After I only discovered CHELSEA WOLFE recently through a few live footages, I fell under the spell of this voice, like a siren drawing me in her peculiar world. I buried myself into her discographie while checking out Hiss Spun, and discovered melancholic and ethereal pieces where guitars blend with electronic sounds, constantly serving vocals, and leading the path for subtle atmosphere changes throughout the course of each song.
Hiss Spun is a bit more of a rock record compared to the previous outings. Having Troy Van Leeuwen (QOTSA) on guitar and Kurt Ballou behind the recording desk is probably the reason behind this, without them altering any of Chelsea’s aerial meanderings.
A bit like Queen Adreena – CW vocals sometimes strongly remind me of Katie Jane Garside, even though I’m not sure whether it’s the effects or the way she’s laying the latter that makes me put both bands in the same category – the album can be enjoyed two different ways: by letting yourself carried away by the spellbinding sounds, or by immersing in Chelsea’s sorrowful lyrics, inspired by our world’s most depressing facets. If you opt for the last option, be ready to get overwhelmed by the pain felt by its maker when she wrote and shared this album only not to yield to depression, for you may also sink into the same state of sonic spleen.

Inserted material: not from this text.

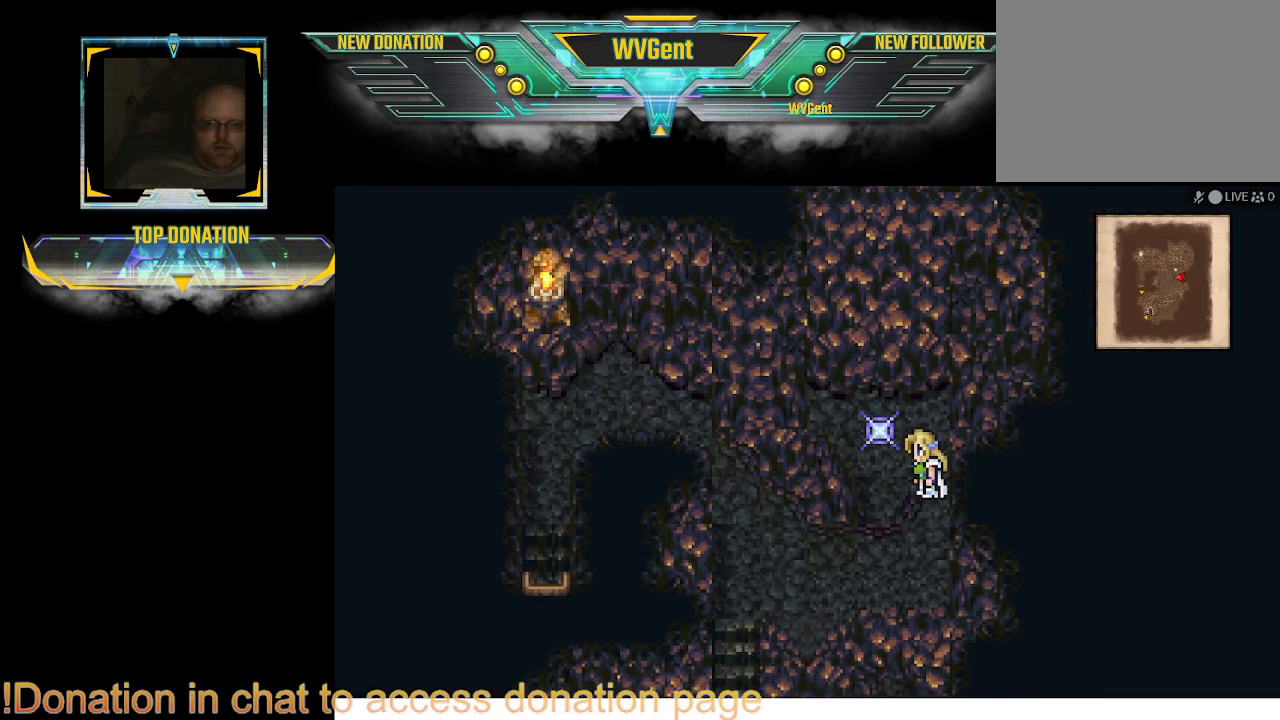
{"buttons": [], "left_stick": "center", "right_stick": "center", "events": [[67, "left_stick", "down-left"], [133, "left_stick", "up-left"], [267, "left_stick", "center"]]}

However, Hiss Spun is not only about sorrow. It’s a wonderful collection of hope-inducing songs, thanks to smooth, flowing yet strong riffs that are just as delightful and sensitive as the album’s themes are deep and austere. I was surprised by the predominance of electronic layers, as I’m not a big fan of such thing, but when they get combined to Chelsea’s guitar and vocals, it whole makes sense in a beautiful way. Just like Deftones with White Pony or Radiohead from Kid A, this subtle association moved me doubtlessly, while the whole album bewitched me.
You don’t get out unharmed of such an experience – even though it’s surely more cathartic for the artist than her audience. CHELSEA WOLFE take us on a journey, and as such, it’s outcome as well as the way we’ll feel once it comes to an end, are both unpredictable. Hiss Spun is a stellar release that will definitely leave its mark on 2017.